**What to produce**. Extract each line in the listing below that contains the word "from".

**Data for the task**.
┄┄┄┄┄┄┄┄┄┄┄┄┄┄┄┄┄┄┄┄

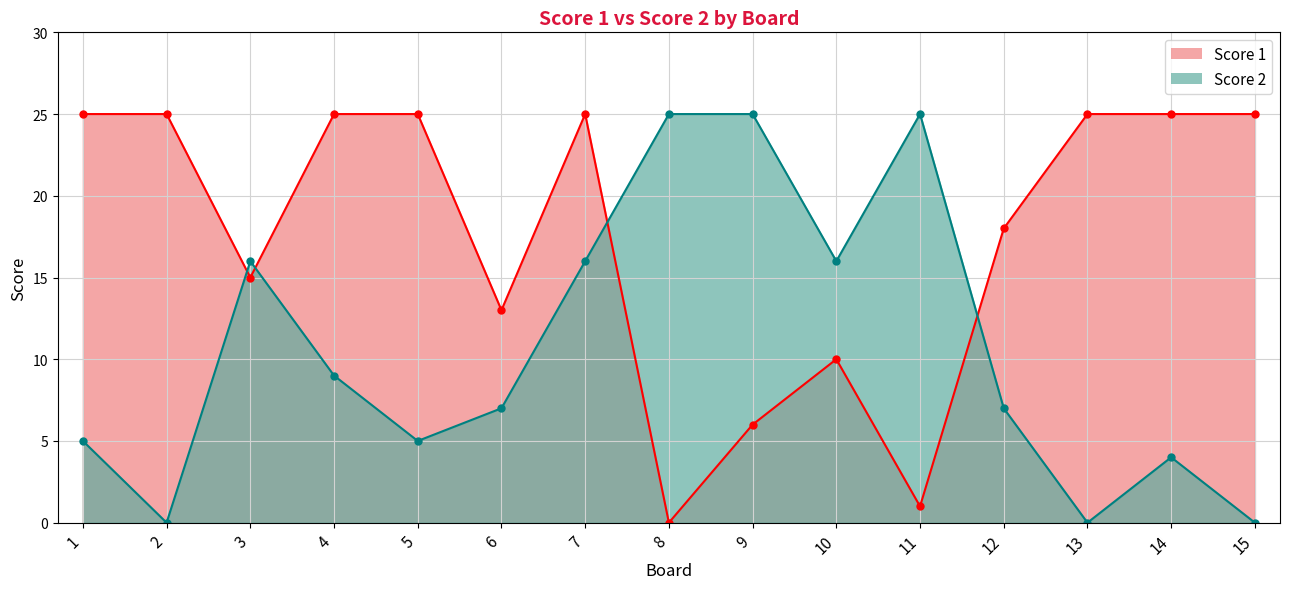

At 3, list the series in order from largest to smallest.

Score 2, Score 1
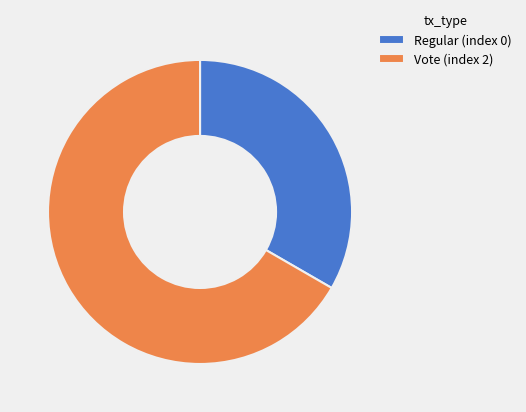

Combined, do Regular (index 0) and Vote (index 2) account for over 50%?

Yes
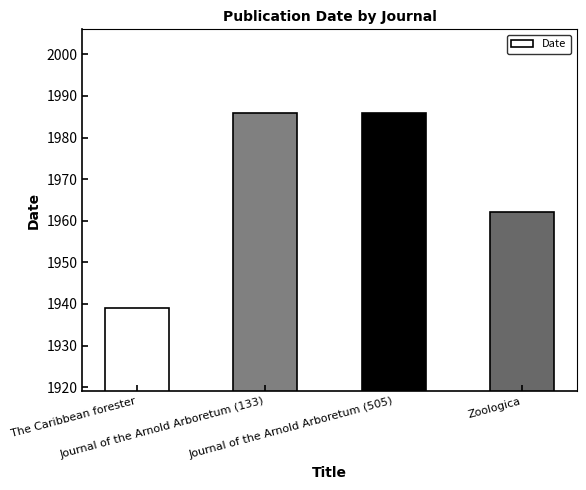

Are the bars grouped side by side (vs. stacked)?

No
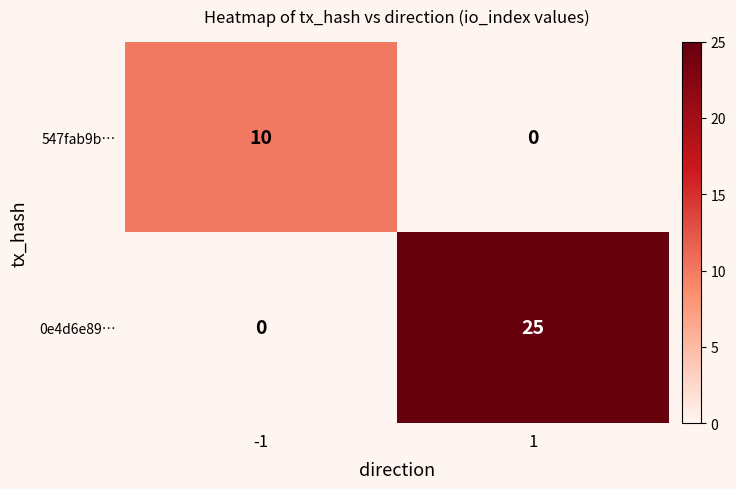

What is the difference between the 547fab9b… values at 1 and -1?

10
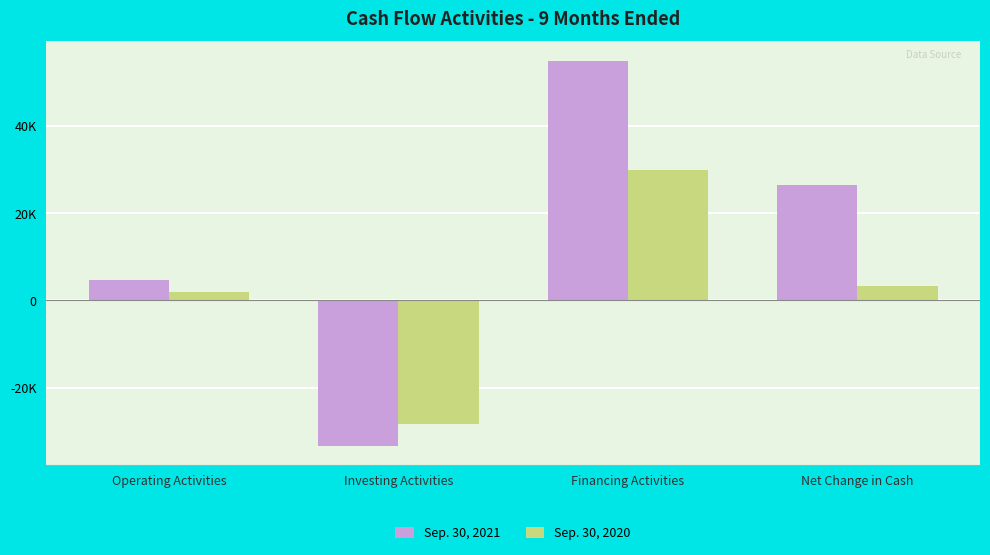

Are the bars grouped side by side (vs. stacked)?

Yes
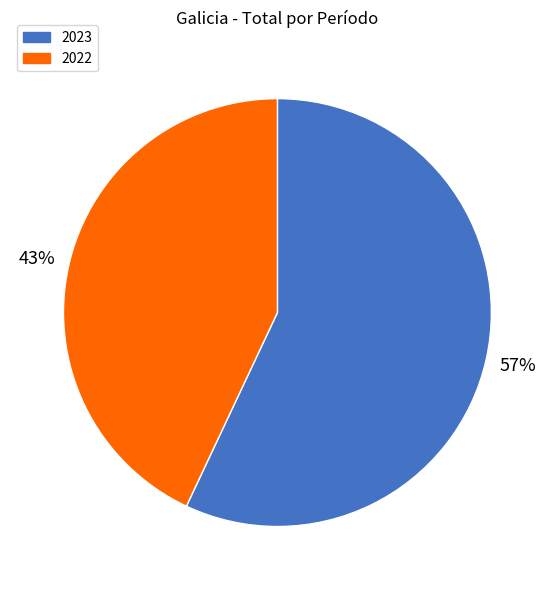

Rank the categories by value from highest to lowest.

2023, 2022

┄┄┄┄┄┄┄┄┄┄┄┄┄┄┄┄┄┄┄┄

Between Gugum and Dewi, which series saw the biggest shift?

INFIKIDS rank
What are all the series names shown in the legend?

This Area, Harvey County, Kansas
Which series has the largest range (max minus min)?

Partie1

┄┄┄┄┄┄┄┄┄┄┄┄┄┄┄┄┄┄┄┄

**Solution below**.
At 3, list the series in order from largest to smallest.
Rank the categories by value from highest to lowest.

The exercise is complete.